Regulation G and Item 10(e) of Reg S-K provide rules on the use of non-GAAP measures. Reg G says that companies cannot present their non-GAAP numbers more prominently than their audited GAAP numbers. The rule requires companies to reconcile the differences between the non-GAAP financial measure with the most directly comparable financial measurement from GAAP. The regulation also requires a statement about why management believes that presenting non-GAAP financial measures provides useful information to investors regarding the company’s financial condition and results of operations, among other requirements.
“We welcome SEC staff comments on registrant’s non-GAAP measures in the CD&A which we believe will lead to improved disclosures that will help investors in better understanding and voting on executive pay plans,” CII General Counsel Jeffrey Mahoney previously said. “However, in our view, the relevant SEC rules must also be improved.”

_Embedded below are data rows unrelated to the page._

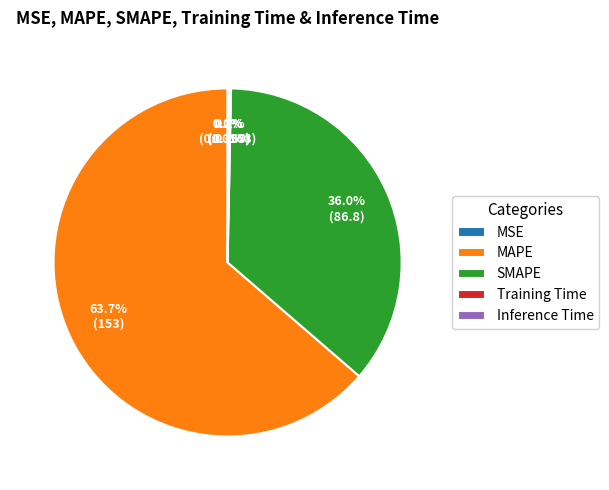

What is the largest slice in the pie chart?

MAPE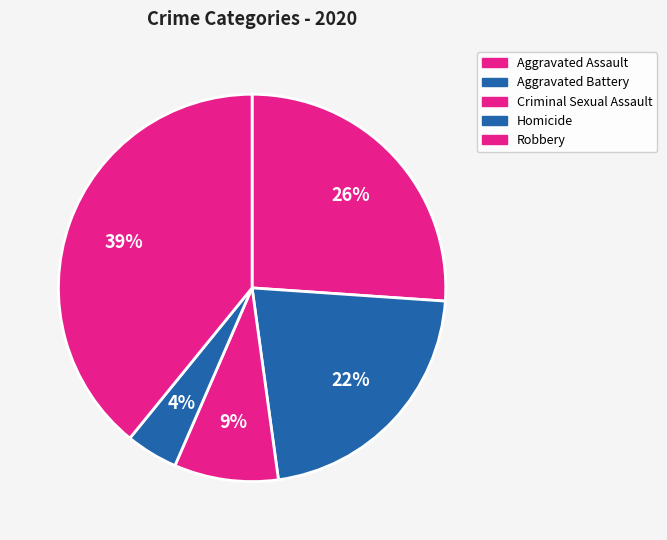

Between Robbery and Aggravated Assault, which is larger?

Robbery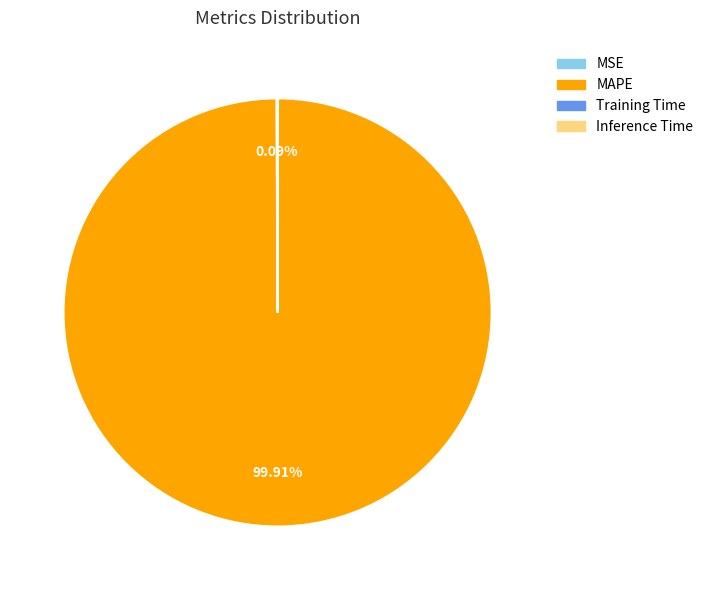

To the nearest percent, what is the difference between the largest and smallest slice percentages?

100%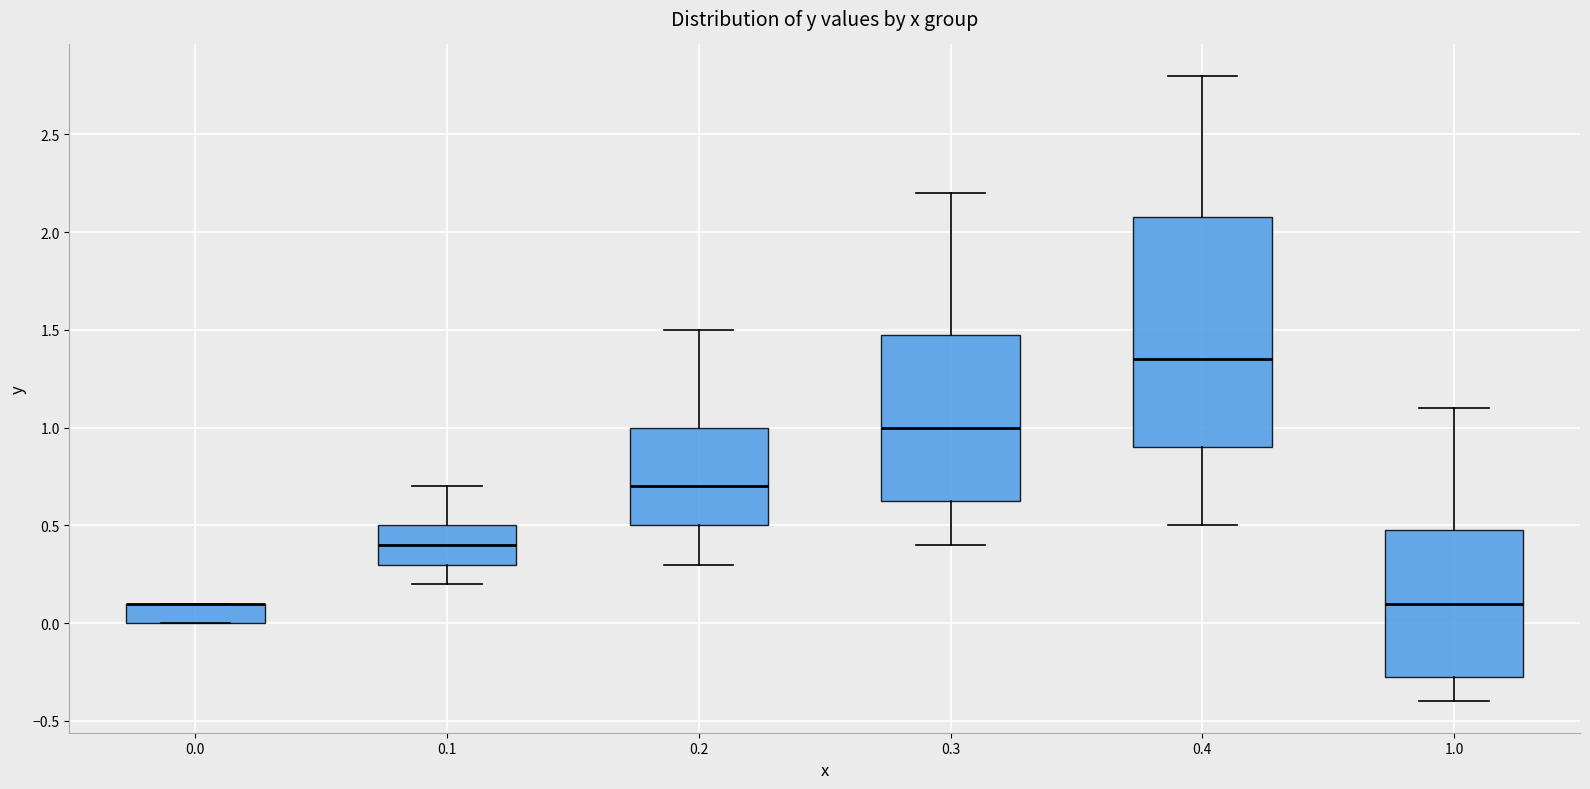

Reading left to right, transcribe this box plot: for each box, give where its median line is, the range the box spans, and where its two whiskers end, as read against the y-axis. The values are not printed on the chart, so give them approximately, as read against the axis.

0.0: median 0.10 (drawn on the box's upper edge), box 0.00 to 0.10, whiskers 0.00 to 0.10
0.1: median 0.40, box 0.30 to 0.50, whiskers 0.20 to 0.70
0.2: median 0.70, box 0.50 to 1.00, whiskers 0.30 to 1.50
0.3: median 1.00, box 0.65 to 1.50, whiskers 0.40 to 2.20
0.4: median 1.35, box 0.90 to 2.10, whiskers 0.50 to 2.80
1.0: median 0.10, box -0.25 to 0.50, whiskers -0.40 to 1.10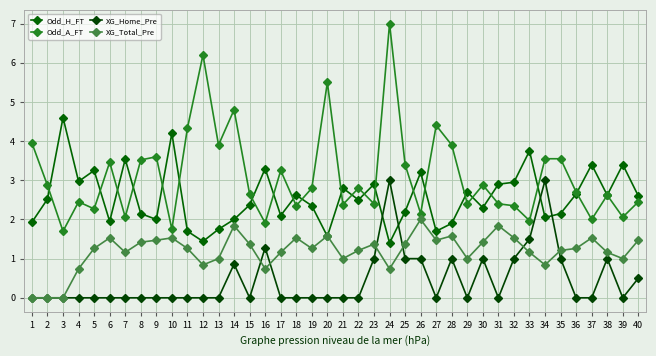

What is the maximum value for Odd_A_FT?

7.0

“Application of Regulation G and Item 10(a) to CD&A is critical because it would require a quantitative reconciliation of non-GAAP measures to the most directly comparable financial measure presented in accordance with GAAP, and a statement disclosing the reasons why the registrant’s management believes that presentation of the non-GAAP financial measure provides useful information to investors,” Mahoney said.
“We write rules for all the companies, and what’s so troubling to me about our failure to deal with Non-GAAP compensation practices is that what we hear from our friends at cocktail parties isn’t necessarily what’s happening across Corporate America,” said Jackson. “The problem is we don’t write rules at the SEC only for the best counseled companies who are doing the right thing.”
Stock buybacks and CD&A
Hinman’s remarks on non-GAAP and CD&A at the conference started out with discussions on another controversial topic: the significant increases in stock buybacks in recent years.

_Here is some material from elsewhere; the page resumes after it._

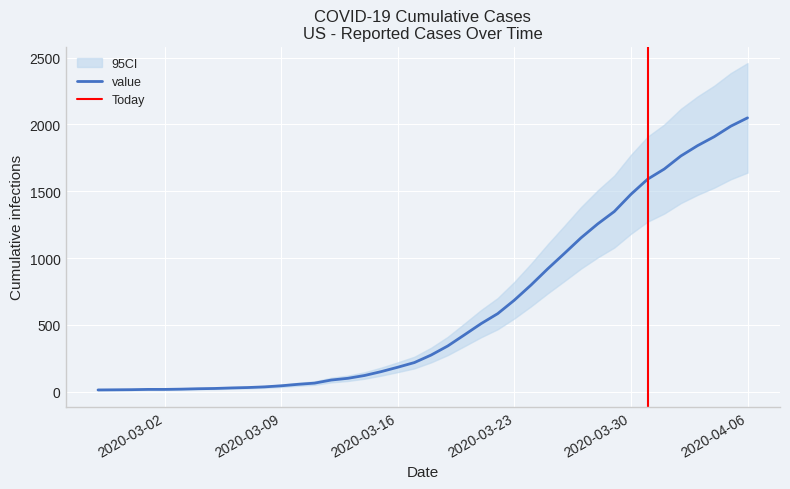

List the labels in order of value, smallest first.

2020-02-27, 2020-02-28, 2020-02-29, 2020-03-01, 2020-03-02, 2020-03-03, 2020-03-04, 2020-03-05, 2020-03-06, 2020-03-07, 2020-03-08, 2020-03-09, 2020-03-10, 2020-03-11, 2020-03-12, 2020-03-13, 2020-03-14, 2020-03-15, 2020-03-16, 2020-03-17, 2020-03-18, 2020-03-19, 2020-03-20, 2020-03-21, 2020-03-22, 2020-03-23, 2020-03-24, 2020-03-25, 2020-03-26, 2020-03-27, 2020-03-28, 2020-03-29, 2020-03-30, 2020-03-31, 2020-04-01, 2020-04-02, 2020-04-03, 2020-04-04, 2020-04-05, 2020-04-06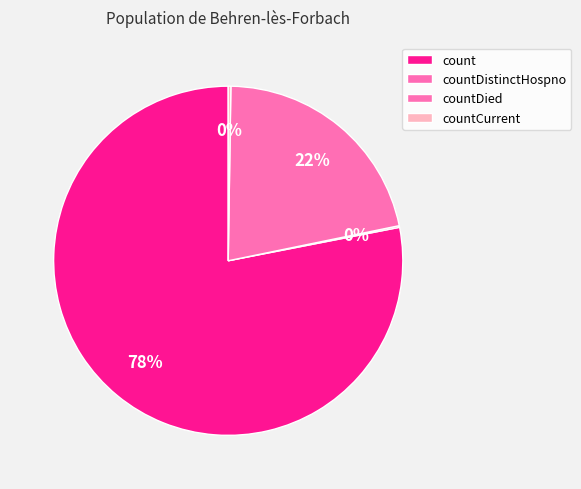

What percentage do count and countDistinctHospno together represent?

78.2%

Jackson has been concerned by the massive amount of corporate stock buybacks in the past two years as a result of the Trump tax cuts. He believes it negatively affects long-term investors. In particular, he said executives are motivated to promote spending that lifts the share price but undercuts capital investments in product development or market share gains.
However, Hinman said companies are being more thoughtful with buybacks and compensation targets.
“Almost every company that we meet with in this area says that the comp committee is very thoughtful about that and takes it in to account,” Hinman said. “Not every CD&A actually discloses that. And so, people on the outside sometimes have the impression that by doing the buyback you are making it easier for execs to reach their goals. But what we have seen in practice is a lot more companies are actually taking into account, factoring out the impacts of the buyback either on the EPS [earnings per share] calculation or however it may affect the target.”
In Jackson’s view, the SEC should not speculate about what boards are doing.
“A big problem with just guessing what boards are talking about is we tend to be biased by our own experience. So, it may be that some of the boards that we know best as individuals are talking about it,” Jackson said. “We need to be able to write a rule that forces all boards to disclose to investors what they are talking about. And that’s why I pushed for that.”